Organizations begin by configuring repository connections to trusted model sources. The Model Library synchronizes with external registries based on defined rules, automatically discovering and validating new model versions.

External Registry → Repository Rules → Security Scanning → Model Library

Repository rules determine which models enter your environment, implementing organizational policies at the point of ingestion. This automated approach reduces manual overhead while maintaining governance standards.

Model Deployment

Validated models deploy through guided workflows that configure serving infrastructure:

  1. Model Selection: Browse available models in the library with metadata including version, performance characteristics, and resource requirements
  2. Runtime Configuration: Select or create ServingRuntimes optimized for the model framework (vLLM, TensorRT-LLM, custom)
  3. Resource Allocation: Define GPU, memory, and CPU requirements based on expected workload
  4. Endpoint Configuration: Set up internal cluster access or external API endpoints with authentication (see Access KServe endpoints)
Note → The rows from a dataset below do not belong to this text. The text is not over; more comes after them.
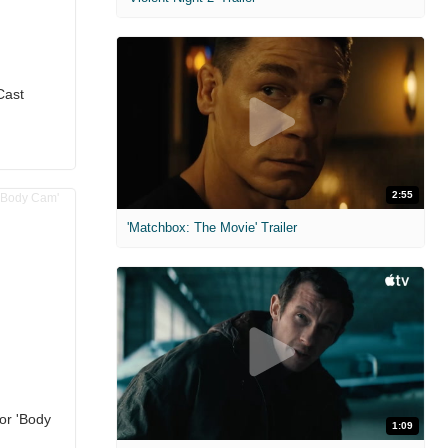
Cast
2:55
'Matchbox: The Movie' Trailer
for 'Body
1:09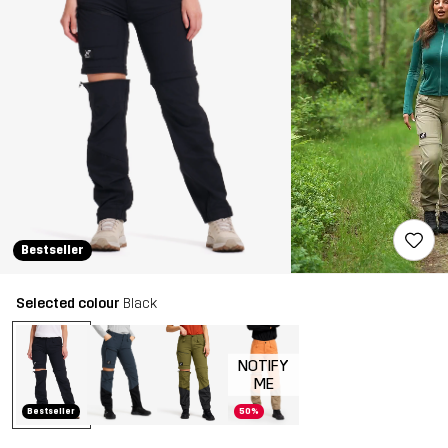
Bestseller
Selected colour
Black
NOTIFY
ME
Bestseller
50%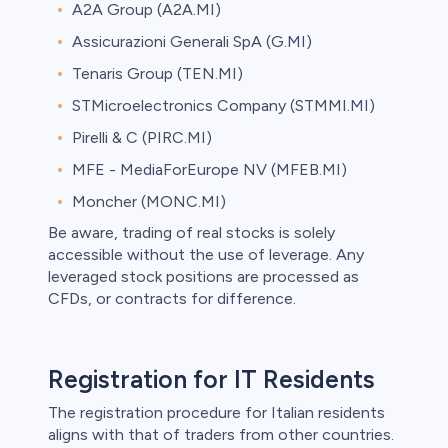
A2A Group (A2A.MI)
Assicurazioni Generali SpA (G.MI)
Tenaris Group (TEN.MI)
STMicroelectronics Company (STMMI.MI)
Pirelli & C (PIRC.MI)
MFE - MediaForEurope NV (MFEB.MI)
Moncher (MONC.MI)
Be aware, trading of real stocks is solely
accessible without the use of leverage. Any
leveraged stock positions are processed as
CFDs, or contracts for difference.
Registration for IT Residents
The registration procedure for Italian residents
aligns with that of traders from other countries.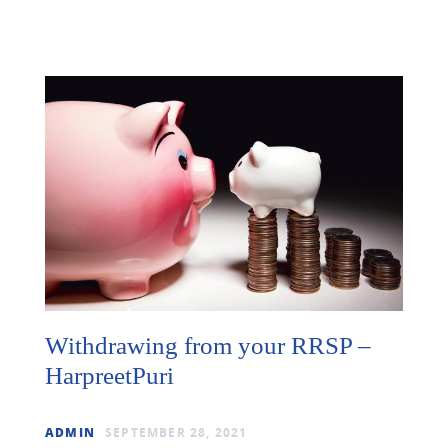
Withdrawing from your RRSP –
HarpreetPuri
ADMIN
SEPTEMBER 28, 2021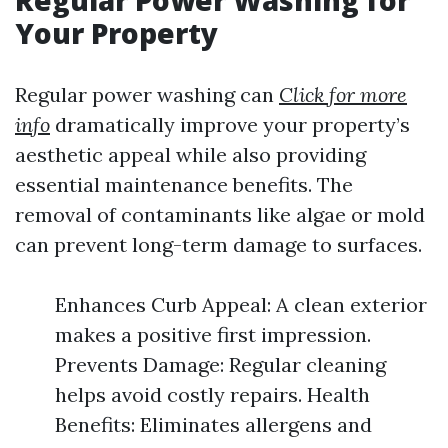
Regular Power Washing for
Your Property
Regular power washing can
Click for more
info
dramatically improve your property’s
aesthetic appeal while also providing
essential maintenance benefits. The
removal of contaminants like algae or mold
can prevent long-term damage to surfaces.
Enhances Curb Appeal: A clean exterior
makes a positive first impression.
Prevents Damage: Regular cleaning
helps avoid costly repairs. Health
Benefits: Eliminates allergens and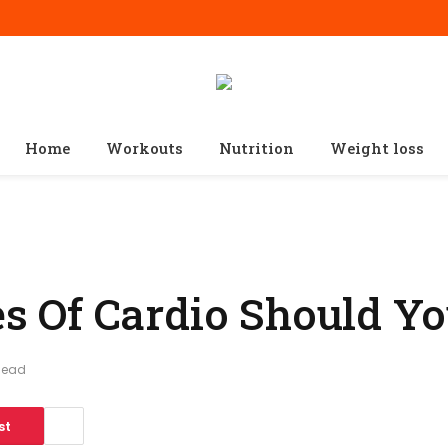
Home
Workouts
Nutrition
Weight loss
 Of Cardio Should Yo
Read
st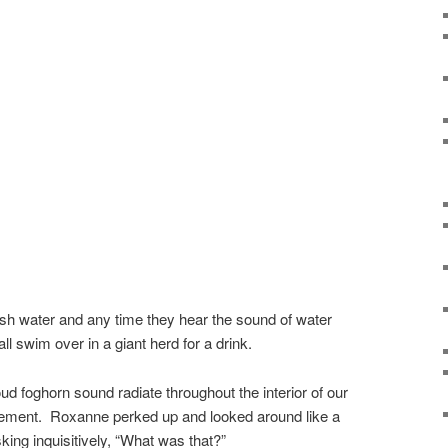
sh water and any time they hear the sound of water
ll swim over in a giant herd for a drink.
oud foghorn sound radiate throughout the interior of our
tement. Roxanne perked up and looked around like a
king inquisitively, “What was that?”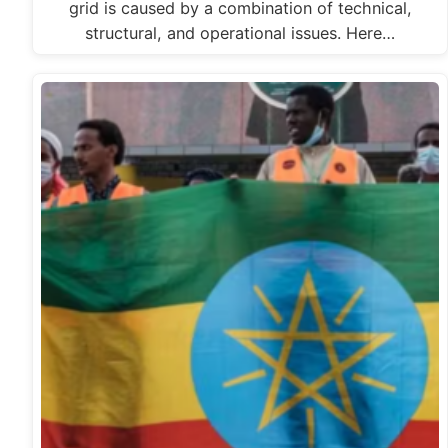
grid is caused by a combination of technical,
structural, and operational issues. Here…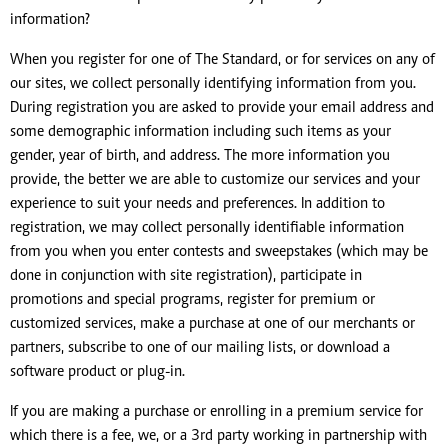
information?
When you register for one of The Standard, or for services on any of
our sites, we collect personally identifying information from you.
During registration you are asked to provide your email address and
some demographic information including such items as your
gender, year of birth, and address. The more information you
provide, the better we are able to customize our services and your
experience to suit your needs and preferences. In addition to
registration, we may collect personally identifiable information
from you when you enter contests and sweepstakes (which may be
done in conjunction with site registration), participate in
promotions and special programs, register for premium or
customized services, make a purchase at one of our merchants or
partners, subscribe to one of our mailing lists, or download a
software product or plug-in.
If you are making a purchase or enrolling in a premium service for
which there is a fee, we, or a 3rd party working in partnership with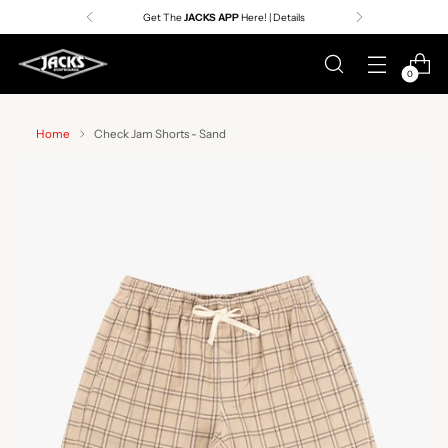
Get The
JACKS APP
Here! | Details
0
Home
Check Jam Shorts - Sand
The system creates InferenceService resources that KServe manages, handling pod scheduling, health monitoring, and traffic routing automatically.

Operational Management

Deployed models operate under continuous monitoring with automatic scaling based on demand. Hybrid Manager provides visibility through:

  • Real-time inference metrics including latency and throughput
  • GPU utilization tracking for resource optimization
  • Error rates and health status for proactive maintenance
  • Cost analysis based on resource consumption

Using deployed models

Once a model cluster is running, there are three ways to consume it.

From applications

Applications call deployed model endpoints directly via KServe InferenceServices. Each endpoint exposes a standard OpenAI-compatible REST API for chat completions, embeddings, or other inference tasks.

From AIDB (SQL patterns)

AIDB lets you call models from SQL, making them available directly inside Postgres — useful for embedding pipelines or enabling in-database inference.

Hybrid Manager specifics

When models are deployed through Hybrid Manager:

  • Service URLs. Each model is exposed as an internal KServe endpoint within your HM project. The URL is visible in the Model Library or the Model Serving details page.
  • Authentication. Endpoints are protected by the platform. Applications running inside the same project can reach them directly. For external access, configure authentication using the HM ingress and project-scoped credentials.
  • Observability. Requests and logs flow into HM observability, giving you usage metrics, latency, and error tracking.